> **Problem 1**: Copy the rows verbatim, starting at the first row and ending with the line that contains "family: Trigoniaceae", including both of those lines.

VANESSA L. BRYANT, District Judge.
Plaintiff Edward Turnage ("Turnage"), proceeding pro se and in forma pauperis, brings a claim under the Eighth Amendment in connection with his confinement at Cheshire Correctional Institution ("Cheshire").
Count Four of Plaintiff's Operative Second Amended Complaint, titled "Recreation and Americans with Disabilities Act," alleges that Plaintiff was "confined to [his] cell[] 22 hours a day and [] provided with an average of [three] hours of meaningful exercise in the recreational yard during [s]ummer months, and [four] hours of non-gym time with limited exercise during the [w]inter months." [Dkt. #34 at ¶ 31]. The Complaint further alleges that Cheshire "offers the least amount of recreation" as compared to "every other level [four] facility," and that this amount falls "far below the required amount." [Id. at ¶ 32]. In addition to reduced exercise time, Plaintiff alleges that Cheshire provided him with "broken and outdated recreation equipment" which caused him and others bodily injury. [Id. at ¶ 37]. Aside from exercise opportunities, Plaintiff contends that he is "locked in [his] cell[] for extreme[ly] long periods of time daily" and that there is "a lack of prison jobs, programs and/or other out[-]of[-]the[-]cell activities." [Id. at ¶ 35].

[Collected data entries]

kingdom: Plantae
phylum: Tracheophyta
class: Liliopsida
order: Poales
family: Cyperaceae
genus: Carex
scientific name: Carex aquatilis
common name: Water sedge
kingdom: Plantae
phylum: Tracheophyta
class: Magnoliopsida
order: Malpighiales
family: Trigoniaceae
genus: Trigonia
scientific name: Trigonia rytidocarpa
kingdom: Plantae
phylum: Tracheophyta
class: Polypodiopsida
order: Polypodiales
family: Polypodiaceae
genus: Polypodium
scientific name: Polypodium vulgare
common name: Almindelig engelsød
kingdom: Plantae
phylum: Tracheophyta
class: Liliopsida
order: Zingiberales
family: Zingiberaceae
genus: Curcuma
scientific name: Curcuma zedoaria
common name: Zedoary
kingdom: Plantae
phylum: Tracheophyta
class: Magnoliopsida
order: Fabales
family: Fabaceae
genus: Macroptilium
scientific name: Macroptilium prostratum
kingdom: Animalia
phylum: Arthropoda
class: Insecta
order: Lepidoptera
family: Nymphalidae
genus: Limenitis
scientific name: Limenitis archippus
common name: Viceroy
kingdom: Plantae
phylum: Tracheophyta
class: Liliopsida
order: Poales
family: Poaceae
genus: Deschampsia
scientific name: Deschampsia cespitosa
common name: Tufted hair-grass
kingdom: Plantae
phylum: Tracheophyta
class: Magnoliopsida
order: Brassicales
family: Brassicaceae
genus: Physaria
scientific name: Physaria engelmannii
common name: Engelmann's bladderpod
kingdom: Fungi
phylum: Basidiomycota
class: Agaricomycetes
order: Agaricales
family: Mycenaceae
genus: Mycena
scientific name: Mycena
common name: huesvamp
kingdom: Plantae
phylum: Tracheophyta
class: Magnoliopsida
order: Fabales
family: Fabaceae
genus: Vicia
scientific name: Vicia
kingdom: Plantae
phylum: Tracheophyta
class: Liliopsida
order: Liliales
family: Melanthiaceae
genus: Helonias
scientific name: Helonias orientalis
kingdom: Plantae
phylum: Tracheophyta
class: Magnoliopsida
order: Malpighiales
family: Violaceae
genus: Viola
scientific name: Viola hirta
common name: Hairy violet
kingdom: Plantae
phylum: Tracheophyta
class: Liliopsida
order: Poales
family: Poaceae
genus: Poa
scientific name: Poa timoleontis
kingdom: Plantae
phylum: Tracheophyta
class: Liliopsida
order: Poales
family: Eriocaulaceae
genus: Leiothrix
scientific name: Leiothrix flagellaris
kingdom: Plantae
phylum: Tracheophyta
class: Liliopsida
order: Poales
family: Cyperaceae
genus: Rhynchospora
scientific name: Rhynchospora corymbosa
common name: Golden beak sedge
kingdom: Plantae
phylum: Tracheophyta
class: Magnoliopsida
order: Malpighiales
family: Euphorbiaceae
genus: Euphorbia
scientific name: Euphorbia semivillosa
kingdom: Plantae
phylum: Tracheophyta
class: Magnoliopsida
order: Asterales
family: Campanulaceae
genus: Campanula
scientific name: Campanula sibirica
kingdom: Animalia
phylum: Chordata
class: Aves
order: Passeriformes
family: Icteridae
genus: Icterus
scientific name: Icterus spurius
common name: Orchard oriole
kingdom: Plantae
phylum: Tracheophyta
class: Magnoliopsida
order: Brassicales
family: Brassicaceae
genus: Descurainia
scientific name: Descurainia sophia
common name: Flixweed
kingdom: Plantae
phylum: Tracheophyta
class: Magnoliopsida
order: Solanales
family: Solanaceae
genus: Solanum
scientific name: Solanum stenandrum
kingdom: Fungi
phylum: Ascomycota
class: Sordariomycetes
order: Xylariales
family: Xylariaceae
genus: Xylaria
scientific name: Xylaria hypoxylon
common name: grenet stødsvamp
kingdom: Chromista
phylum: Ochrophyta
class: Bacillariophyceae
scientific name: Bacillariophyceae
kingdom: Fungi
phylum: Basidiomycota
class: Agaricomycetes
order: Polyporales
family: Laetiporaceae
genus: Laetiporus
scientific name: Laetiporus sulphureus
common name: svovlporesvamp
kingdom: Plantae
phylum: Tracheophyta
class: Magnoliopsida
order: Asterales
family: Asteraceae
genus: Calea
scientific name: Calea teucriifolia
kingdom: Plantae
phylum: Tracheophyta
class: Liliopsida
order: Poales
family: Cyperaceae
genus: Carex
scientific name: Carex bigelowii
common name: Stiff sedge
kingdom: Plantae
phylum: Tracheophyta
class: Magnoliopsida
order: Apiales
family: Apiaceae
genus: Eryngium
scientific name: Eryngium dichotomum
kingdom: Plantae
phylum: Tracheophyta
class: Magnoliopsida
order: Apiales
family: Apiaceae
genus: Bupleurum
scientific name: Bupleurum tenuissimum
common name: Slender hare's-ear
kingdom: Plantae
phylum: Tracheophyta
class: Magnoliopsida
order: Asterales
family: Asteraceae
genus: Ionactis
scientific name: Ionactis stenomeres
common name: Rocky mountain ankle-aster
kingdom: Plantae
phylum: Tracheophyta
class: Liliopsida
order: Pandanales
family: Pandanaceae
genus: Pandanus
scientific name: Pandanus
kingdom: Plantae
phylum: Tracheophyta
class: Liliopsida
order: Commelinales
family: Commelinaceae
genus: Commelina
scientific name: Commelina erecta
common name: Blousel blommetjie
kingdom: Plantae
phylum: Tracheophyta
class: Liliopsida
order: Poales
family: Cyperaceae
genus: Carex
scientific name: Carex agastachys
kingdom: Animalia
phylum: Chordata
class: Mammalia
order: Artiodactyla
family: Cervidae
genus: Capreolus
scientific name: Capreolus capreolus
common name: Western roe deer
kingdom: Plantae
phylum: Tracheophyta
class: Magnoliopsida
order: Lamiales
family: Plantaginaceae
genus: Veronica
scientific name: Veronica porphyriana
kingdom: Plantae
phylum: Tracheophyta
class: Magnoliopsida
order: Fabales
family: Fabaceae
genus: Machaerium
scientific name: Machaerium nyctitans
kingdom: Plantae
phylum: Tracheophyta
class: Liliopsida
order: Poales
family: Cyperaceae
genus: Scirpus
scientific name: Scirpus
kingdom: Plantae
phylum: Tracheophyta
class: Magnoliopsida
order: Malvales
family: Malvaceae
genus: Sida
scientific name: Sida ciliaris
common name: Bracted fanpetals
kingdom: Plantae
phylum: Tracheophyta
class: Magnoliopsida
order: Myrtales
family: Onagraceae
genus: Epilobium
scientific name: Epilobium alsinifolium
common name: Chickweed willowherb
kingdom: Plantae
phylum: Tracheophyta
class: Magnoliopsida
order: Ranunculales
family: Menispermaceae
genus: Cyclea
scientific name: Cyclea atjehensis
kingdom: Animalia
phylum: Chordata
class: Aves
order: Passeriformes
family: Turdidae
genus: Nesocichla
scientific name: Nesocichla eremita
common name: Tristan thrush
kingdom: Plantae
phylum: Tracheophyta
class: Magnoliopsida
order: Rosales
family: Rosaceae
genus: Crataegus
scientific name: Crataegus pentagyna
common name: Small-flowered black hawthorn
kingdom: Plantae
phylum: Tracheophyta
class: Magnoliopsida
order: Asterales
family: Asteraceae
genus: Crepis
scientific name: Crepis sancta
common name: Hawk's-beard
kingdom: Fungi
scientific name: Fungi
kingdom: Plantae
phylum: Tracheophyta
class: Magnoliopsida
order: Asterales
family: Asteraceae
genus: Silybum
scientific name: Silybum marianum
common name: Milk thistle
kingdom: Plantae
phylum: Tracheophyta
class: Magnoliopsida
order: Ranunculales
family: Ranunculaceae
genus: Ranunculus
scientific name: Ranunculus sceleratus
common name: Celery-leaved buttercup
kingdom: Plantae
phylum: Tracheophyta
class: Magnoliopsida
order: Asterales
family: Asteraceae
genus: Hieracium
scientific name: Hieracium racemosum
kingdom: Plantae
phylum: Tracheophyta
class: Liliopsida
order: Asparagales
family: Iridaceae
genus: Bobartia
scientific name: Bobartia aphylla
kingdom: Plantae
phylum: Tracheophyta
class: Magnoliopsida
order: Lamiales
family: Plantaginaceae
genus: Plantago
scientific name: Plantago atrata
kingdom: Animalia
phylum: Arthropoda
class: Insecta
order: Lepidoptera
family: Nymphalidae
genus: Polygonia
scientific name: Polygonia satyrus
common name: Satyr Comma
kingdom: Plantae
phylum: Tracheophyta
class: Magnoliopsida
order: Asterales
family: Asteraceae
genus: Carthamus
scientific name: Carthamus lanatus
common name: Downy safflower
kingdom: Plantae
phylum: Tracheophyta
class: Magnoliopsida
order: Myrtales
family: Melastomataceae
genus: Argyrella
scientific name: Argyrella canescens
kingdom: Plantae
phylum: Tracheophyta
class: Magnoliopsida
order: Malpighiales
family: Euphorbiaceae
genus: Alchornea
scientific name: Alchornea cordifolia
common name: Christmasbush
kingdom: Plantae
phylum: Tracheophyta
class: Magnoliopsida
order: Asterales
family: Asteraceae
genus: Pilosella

> **Problem 2**: In the court opinion, how many hours a day does the plaintiff allege he was confined to his cell?

> **Correct response 1**:
kingdom: Plantae
phylum: Tracheophyta
class: Liliopsida
order: Poales
family: Cyperaceae
genus: Carex
scientific name: Carex aquatilis
common name: Water sedge
kingdom: Plantae
phylum: Tracheophyta
class: Magnoliopsida
order: Malpighiales
family: Trigoniaceae

> **Correct response 2**: 22 hours a day.